[Records from a collection]
<<<<

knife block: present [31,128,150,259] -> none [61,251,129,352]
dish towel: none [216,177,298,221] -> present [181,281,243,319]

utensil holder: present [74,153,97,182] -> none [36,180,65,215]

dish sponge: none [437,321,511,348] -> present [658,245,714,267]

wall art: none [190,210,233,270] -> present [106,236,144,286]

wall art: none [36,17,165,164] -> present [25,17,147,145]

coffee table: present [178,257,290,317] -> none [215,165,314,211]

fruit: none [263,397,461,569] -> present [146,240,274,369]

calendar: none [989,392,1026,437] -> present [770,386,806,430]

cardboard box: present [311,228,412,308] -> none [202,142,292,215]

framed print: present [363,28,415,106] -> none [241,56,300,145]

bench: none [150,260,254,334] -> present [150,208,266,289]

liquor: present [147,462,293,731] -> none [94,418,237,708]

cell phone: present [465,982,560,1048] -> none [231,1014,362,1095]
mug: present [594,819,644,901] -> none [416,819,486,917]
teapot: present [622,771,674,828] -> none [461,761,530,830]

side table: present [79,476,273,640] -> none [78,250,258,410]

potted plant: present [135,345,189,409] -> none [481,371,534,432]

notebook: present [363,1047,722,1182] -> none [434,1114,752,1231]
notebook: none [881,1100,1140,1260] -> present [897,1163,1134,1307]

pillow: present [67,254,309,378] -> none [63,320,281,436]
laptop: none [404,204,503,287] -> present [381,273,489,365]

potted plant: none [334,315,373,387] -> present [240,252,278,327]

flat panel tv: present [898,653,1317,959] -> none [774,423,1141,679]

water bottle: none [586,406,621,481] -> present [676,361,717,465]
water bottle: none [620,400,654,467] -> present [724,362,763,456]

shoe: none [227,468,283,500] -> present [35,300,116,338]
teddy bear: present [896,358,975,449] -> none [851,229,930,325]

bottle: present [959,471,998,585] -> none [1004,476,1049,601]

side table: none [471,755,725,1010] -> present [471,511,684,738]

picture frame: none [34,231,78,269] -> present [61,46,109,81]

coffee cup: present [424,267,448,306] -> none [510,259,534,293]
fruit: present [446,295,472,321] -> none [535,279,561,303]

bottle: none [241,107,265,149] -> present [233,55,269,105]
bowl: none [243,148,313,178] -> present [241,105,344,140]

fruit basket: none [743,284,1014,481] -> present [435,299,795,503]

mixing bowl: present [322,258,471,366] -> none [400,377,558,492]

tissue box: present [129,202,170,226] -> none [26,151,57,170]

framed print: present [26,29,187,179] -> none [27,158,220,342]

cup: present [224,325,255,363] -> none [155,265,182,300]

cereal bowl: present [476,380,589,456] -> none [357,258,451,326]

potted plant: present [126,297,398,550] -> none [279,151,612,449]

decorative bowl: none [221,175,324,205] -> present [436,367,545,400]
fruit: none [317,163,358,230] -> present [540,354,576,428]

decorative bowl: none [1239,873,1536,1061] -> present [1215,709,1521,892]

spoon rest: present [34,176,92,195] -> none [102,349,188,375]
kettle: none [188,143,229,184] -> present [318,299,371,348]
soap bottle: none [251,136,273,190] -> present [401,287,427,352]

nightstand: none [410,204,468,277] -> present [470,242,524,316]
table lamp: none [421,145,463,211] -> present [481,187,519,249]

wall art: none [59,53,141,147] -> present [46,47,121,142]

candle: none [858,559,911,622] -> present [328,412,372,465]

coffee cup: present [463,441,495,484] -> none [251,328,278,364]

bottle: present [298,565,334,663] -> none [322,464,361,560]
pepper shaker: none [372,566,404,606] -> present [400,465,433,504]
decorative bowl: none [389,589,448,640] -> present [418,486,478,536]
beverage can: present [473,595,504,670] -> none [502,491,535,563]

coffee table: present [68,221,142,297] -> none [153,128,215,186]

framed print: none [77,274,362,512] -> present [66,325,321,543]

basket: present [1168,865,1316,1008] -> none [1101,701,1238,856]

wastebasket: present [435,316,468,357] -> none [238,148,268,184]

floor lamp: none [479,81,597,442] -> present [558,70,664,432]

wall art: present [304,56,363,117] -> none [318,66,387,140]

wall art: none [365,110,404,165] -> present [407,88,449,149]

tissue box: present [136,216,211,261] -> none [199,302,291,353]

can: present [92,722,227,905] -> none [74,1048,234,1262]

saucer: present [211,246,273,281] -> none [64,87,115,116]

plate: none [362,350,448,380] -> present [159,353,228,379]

>>>>

■ Work instruction: Please transcribe only the lines in the records above running from the line that has "bottle: none [241,107,265,149]" through the line that has "cup: present [224,325,255,363]", both included, exactly as they appear.

■ Answer space:
bottle: none [241,107,265,149] -> present [233,55,269,105]
bowl: none [243,148,313,178] -> present [241,105,344,140]

fruit basket: none [743,284,1014,481] -> present [435,299,795,503]

mixing bowl: present [322,258,471,366] -> none [400,377,558,492]

tissue box: present [129,202,170,226] -> none [26,151,57,170]

framed print: present [26,29,187,179] -> none [27,158,220,342]

cup: present [224,325,255,363] -> none [155,265,182,300]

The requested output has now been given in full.